Mr. Walsh commended the Honduran government for including civil society representatives in its MCA compact negotiations, but urged that their voice be strengthened to “institutionaliz[e] their role in decision-making.” He expressed his concerns regarding one provision in the proposal that would provide technical assistance (TA) to farmers, stating, “I agree that Honduran farmers need training in better agricultural practices, crop diversification, efficient production and processing, and marketing to enable them not only to subsist but also compete in an increasingly global economy. My concern has to do with the mechanism the compact proposal envisions for delivering such TA, which appears to rely heavily on consultants and private TA firms that will be contracted to impart technical services to interested farmers.” Mr. Walsh further stated that the compact “should lay out a far clearer strategy for addressing the needs of women, especially as it pertains to TA. In the Honduran context, where women play a key role in agricultural transformation and processing, TA should be geared towards those activities on which women spend the most time, such as canning, pressing juice, and packaging.”

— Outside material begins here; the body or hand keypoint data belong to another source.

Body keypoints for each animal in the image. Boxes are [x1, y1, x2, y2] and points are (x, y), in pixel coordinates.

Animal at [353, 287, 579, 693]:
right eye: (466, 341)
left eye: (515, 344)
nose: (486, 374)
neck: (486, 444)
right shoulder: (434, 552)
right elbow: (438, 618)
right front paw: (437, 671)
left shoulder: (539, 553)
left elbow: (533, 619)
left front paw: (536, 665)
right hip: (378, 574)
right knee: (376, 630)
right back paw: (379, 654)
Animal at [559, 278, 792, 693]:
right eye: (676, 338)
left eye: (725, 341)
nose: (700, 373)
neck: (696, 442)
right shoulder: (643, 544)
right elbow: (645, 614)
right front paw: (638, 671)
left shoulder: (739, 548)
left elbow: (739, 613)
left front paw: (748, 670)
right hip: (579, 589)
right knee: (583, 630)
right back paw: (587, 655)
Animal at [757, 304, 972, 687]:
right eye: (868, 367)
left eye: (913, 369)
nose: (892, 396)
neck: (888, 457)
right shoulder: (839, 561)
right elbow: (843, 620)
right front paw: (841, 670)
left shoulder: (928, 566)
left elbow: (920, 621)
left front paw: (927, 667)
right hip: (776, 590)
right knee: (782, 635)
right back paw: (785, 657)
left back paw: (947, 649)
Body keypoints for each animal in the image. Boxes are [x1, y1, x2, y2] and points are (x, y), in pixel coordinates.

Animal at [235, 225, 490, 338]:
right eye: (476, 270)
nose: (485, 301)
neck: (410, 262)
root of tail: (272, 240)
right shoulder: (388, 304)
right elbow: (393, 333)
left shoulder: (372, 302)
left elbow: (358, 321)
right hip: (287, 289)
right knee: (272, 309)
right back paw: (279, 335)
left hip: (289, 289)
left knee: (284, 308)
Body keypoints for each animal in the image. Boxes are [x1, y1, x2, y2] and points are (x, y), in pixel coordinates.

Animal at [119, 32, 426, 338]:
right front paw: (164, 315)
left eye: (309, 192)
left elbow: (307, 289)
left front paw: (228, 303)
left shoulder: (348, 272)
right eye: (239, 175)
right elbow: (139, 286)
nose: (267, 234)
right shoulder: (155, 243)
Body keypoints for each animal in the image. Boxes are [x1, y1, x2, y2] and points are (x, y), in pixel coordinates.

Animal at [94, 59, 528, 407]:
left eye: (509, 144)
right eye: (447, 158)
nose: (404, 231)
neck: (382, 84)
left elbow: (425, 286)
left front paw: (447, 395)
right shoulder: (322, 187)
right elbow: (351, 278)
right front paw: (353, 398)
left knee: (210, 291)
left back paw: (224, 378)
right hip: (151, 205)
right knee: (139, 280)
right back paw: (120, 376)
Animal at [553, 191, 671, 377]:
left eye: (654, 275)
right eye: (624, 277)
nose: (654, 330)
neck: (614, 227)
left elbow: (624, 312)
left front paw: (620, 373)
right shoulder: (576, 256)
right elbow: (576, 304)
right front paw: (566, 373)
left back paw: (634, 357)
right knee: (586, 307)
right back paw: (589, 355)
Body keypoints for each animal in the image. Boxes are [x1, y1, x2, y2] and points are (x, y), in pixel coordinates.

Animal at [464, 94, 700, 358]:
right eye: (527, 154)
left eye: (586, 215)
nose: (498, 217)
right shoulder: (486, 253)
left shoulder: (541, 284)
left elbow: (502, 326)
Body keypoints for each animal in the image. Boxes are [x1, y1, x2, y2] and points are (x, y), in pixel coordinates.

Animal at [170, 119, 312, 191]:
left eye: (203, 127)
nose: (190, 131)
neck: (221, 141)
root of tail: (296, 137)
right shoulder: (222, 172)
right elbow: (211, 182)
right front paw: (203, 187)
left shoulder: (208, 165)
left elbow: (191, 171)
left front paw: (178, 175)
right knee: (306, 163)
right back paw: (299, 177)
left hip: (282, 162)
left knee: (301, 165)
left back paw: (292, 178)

Steve Radelet of the Center for Global Development stressed the importance of local ownership for MCA compacts, stating, “Economic growth and poverty reduction are closely linked in most countries, with growth the strongest contributor to sustained poverty reduction. Sustained growth requires a combination of good governance, strong investments in health and education, and a robust private sector. In turn these three ingredients form the foundation of the most effective poverty reduction strategies. Of course the specific details and most appropriate combinations will vary across countries, which is why local ownership and direction is so important. The MCA need not fund all the ingredients of a strong growth and poverty reduction program, but rather should be aimed at filling gaps not met by local resources or other donors.”